Present the following lines as a numbered list, leaving out any blank lines.

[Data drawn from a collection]
[Start of Attachment]

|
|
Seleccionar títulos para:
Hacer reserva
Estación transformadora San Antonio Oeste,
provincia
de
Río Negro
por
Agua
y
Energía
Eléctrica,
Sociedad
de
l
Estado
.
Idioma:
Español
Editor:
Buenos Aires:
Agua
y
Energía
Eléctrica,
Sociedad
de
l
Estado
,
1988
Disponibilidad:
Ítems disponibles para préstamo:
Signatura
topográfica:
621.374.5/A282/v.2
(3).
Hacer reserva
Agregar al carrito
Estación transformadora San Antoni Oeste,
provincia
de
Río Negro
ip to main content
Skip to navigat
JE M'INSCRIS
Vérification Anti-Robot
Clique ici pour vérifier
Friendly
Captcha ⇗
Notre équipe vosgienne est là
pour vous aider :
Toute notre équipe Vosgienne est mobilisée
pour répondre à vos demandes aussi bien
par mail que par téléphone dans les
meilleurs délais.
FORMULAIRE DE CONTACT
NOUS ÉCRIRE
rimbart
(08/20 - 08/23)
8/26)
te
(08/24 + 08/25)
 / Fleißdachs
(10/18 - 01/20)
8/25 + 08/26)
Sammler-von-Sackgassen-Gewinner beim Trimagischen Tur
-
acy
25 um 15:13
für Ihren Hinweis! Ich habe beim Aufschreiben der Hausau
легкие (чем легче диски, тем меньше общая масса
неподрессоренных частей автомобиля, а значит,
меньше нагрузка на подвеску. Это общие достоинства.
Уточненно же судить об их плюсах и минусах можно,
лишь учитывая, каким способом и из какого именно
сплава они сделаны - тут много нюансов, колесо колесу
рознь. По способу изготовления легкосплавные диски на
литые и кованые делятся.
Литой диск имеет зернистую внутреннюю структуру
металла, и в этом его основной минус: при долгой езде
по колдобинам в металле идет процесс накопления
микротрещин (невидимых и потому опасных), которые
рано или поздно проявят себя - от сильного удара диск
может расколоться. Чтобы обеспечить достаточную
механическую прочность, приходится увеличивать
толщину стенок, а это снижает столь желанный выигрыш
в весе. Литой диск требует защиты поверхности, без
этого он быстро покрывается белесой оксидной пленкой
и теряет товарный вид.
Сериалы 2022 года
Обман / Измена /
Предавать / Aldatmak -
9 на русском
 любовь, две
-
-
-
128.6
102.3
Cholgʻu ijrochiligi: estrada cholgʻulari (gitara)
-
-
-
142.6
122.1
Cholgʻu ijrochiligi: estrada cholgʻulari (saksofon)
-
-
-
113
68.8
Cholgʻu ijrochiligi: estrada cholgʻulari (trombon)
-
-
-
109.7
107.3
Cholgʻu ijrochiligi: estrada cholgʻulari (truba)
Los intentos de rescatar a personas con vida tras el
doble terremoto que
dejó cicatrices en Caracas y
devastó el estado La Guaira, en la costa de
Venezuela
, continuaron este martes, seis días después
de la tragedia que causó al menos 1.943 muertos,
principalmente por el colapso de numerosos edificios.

[End of Attachment]

- Answer to the exercise -
1. |
2. |
3. Seleccionar títulos para:
4. Hacer reserva
5. Estación transformadora San Antonio Oeste,
6. provincia
7. de
8. Río Negro
9. por
10. Agua
11. y
12. Energía
13. Eléctrica,
14. Sociedad
15. de
16. l
17. Estado
18. .
19. Idioma:
20. Español
21. Editor:
22. Buenos Aires:
23. Agua
24. y
25. Energía
26. Eléctrica,
27. Sociedad
28. de
29. l
30. Estado
31. ,
32. 1988
33. Disponibilidad:
34. Ítems disponibles para préstamo:
35. Signatura
36. topográfica:
37. 621.374.5/A282/v.2
38. (3).
39. Hacer reserva
40. Agregar al carrito
41. Estación transformadora San Antoni Oeste,
42. provincia
43. de
44. Río Negro
45. ip to main content
46. Skip to navigat
47. JE M'INSCRIS
48. Vérification Anti-Robot
49. Clique ici pour vérifier
50. Friendly
51. Captcha ⇗
52. Notre équipe vosgienne est là
53. pour vous aider :
54. Toute notre équipe Vosgienne est mobilisée
55. pour répondre à vos demandes aussi bien
56. par mail que par téléphone dans les
57. meilleurs délais.
58. FORMULAIRE DE CONTACT
59. NOUS ÉCRIRE
60. rimbart
61. (08/20 - 08/23)
62. 8/26)
63. te
64. (08/24 + 08/25)
65.  / Fleißdachs
66. (10/18 - 01/20)
67. 8/25 + 08/26)
68. Sammler-von-Sackgassen-Gewinner beim Trimagischen Tur
69. -
70. acy
71. 25 um 15:13
72. für Ihren Hinweis! Ich habe beim Aufschreiben der Hausau
73. легкие (чем легче диски, тем меньше общая масса
74. неподрессоренных частей автомобиля, а значит,
75. меньше нагрузка на подвеску. Это общие достоинства.
76. Уточненно же судить об их плюсах и минусах можно,
77. лишь учитывая, каким способом и из какого именно
78. сплава они сделаны - тут много нюансов, колесо колесу
79. рознь. По способу изготовления легкосплавные диски на
80. литые и кованые делятся.
81. Литой диск имеет зернистую внутреннюю структуру
82. металла, и в этом его основной минус: при долгой езде
83. по колдобинам в металле идет процесс накопления
84. микротрещин (невидимых и потому опасных), которые
85. рано или поздно проявят себя - от сильного удара диск
86. может расколоться. Чтобы обеспечить достаточную
87. механическую прочность, приходится увеличивать
88. толщину стенок, а это снижает столь желанный выигрыш
89. в весе. Литой диск требует защиты поверхности, без
90. этого он быстро покрывается белесой оксидной пленкой
91. и теряет товарный вид.
92. Сериалы 2022 года
93. Обман / Измена /
94. Предавать / Aldatmak -
95. 9 на русском
96.  любовь, две
97. -
98. -
99. -
100. 128.6
101. 102.3
102. Cholgʻu ijrochiligi: estrada cholgʻulari (gitara)
103. -
104. -
105. -
106. 142.6
107. 122.1
108. Cholgʻu ijrochiligi: estrada cholgʻulari (saksofon)
109. -
110. -
111. -
112. 113
113. 68.8
114. Cholgʻu ijrochiligi: estrada cholgʻulari (trombon)
115. -
116. -
117. -
118. 109.7
119. 107.3
120. Cholgʻu ijrochiligi: estrada cholgʻulari (truba)
121. Los intentos de rescatar a personas con vida tras el
122. doble terremoto que
123. dejó cicatrices en Caracas y
124. devastó el estado La Guaira, en la costa de
125. Venezuela
126. , continuaron este martes, seis días después
127. de la tragedia que causó al menos 1.943 muertos,
128. principalmente por el colapso de numerosos edificios.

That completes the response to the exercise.